Although I would recommend a drive to Cape Cod, I wouldn’t recommend it on a weekend in the summer. The bachups for the Sagamore Bridge just getting onto the Cape are horrendus.
Do go to Franconia Notch. Even if you don’t take the challenging hiking trails, you can see the Flume, Houston Rock, Cannon Mountain, the Whirlpool, and The Place Where the Old Man of the Mountain Used to Be. You can also go to the restaurants and shops of placwes like Lincoln, NH.
Gas prices in Connecticut are way higher than in Massachusetts.
I’m partial to the North Shore, but I think you really have to go see Salem, Massachusetts. There’s a lot of preserved (and largely forgotten) history, the new Peabody-Essex museum is incredible, you can see places where Nathaniel Hawthorne worked and wrote about (House of the Seven Gables) and the hoopla surrounding the whole Salem Witchcraft stuff is not to be missed.
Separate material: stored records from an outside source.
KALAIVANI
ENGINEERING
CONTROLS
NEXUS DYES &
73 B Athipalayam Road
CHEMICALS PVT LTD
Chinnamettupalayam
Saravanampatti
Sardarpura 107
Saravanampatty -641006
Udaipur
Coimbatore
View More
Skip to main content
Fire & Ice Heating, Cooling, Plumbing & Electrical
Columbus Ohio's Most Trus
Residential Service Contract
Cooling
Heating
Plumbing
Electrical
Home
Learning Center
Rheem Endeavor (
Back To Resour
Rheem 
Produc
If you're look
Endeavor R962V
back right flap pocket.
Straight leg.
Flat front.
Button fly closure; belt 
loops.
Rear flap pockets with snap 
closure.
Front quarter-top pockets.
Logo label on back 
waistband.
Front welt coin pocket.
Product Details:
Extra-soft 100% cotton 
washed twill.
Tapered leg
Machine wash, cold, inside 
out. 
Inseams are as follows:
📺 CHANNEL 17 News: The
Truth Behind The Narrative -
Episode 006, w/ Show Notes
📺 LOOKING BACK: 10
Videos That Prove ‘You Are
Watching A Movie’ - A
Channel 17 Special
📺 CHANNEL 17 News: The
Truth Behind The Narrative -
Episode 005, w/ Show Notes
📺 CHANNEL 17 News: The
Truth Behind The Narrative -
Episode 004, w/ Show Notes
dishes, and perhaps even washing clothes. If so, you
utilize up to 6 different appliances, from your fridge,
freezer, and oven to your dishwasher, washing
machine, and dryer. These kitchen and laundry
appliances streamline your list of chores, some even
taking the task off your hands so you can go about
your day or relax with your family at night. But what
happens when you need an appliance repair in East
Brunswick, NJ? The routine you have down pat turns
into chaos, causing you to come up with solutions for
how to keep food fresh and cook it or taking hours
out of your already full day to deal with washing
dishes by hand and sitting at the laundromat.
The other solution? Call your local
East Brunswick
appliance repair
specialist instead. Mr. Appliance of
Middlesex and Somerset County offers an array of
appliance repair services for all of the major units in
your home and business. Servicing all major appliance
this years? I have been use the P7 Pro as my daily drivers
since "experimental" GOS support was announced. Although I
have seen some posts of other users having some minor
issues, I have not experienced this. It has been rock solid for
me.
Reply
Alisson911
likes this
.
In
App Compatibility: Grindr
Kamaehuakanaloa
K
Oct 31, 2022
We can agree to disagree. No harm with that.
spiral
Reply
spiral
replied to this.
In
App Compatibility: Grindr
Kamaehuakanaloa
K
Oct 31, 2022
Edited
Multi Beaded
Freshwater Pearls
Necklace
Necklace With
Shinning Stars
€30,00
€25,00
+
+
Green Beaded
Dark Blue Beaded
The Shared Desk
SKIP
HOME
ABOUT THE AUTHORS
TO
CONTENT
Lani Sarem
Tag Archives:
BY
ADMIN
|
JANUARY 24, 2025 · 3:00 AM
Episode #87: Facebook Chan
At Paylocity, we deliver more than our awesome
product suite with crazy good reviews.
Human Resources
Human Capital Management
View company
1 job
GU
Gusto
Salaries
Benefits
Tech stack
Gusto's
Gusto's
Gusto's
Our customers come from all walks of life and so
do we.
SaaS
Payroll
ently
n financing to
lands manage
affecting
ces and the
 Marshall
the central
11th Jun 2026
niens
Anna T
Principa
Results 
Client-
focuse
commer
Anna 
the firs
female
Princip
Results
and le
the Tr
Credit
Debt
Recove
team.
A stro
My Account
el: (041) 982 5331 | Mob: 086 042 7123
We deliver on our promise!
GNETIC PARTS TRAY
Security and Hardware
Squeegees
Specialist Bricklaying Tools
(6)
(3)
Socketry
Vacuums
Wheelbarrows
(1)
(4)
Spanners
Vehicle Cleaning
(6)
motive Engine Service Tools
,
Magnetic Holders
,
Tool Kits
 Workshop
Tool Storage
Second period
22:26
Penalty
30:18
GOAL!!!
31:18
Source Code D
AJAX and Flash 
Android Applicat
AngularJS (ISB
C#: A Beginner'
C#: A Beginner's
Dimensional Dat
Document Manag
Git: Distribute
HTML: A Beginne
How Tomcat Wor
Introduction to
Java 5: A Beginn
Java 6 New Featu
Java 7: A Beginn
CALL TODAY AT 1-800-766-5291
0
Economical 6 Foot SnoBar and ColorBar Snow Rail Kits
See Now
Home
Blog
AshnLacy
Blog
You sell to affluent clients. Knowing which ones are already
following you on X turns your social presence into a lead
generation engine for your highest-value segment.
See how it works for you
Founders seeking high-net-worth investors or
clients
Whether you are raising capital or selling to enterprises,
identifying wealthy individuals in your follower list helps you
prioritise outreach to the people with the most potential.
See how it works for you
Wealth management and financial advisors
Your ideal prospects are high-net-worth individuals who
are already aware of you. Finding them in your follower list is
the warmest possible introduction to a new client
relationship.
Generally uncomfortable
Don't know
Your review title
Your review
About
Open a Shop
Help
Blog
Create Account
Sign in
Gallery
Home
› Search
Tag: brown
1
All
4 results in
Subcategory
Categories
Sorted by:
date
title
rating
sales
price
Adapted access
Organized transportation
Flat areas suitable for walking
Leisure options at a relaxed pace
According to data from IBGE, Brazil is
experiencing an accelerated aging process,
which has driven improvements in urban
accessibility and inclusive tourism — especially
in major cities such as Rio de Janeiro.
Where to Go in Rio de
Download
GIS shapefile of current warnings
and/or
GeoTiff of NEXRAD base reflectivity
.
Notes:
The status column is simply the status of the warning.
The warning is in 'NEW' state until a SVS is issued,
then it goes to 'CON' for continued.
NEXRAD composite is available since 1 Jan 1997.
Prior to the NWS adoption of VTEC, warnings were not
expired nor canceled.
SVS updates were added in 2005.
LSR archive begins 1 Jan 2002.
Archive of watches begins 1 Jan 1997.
Do see the Freedom Trail in Boston – well worth it, and it’ll take you through downtown and past a lot of histoiric sites.
Despite all the changes recently wrought (most of the used bookstores – and some unused ones – are gone! Sob!), Harvard Square and Back Bay Boston are great walks through eccentric neighborhoods and odd shops.
See Mark Twain’s House in Hartford. They just added a museum!
See at least one “restored village” in NE – Mystic Seaport in Connecticut(19th century whaling village), Old Sturbridge Village in Sturbridge, MA.(19th century America), Plymouth Plantation in Plymouth Mass.(17th Century American settlement), Old Salem Village (several ages, and often neglected, in Salem, MA). Or see one of the Shaker Villages (Sabbathday Lake, Maine – the only one still active; Enfield Village in Enfield, New Hampshire; Canterbury Shaker Village in Canterbury, NH; Hancock Shaker Village in Hancock, MA, in the Berkshires (with its round stone barn), or Fruitlands Museum in Massachusetts, with bits of a Shaker Village, Indian stuff, and the remains of the Utopian Community started in the 19th century.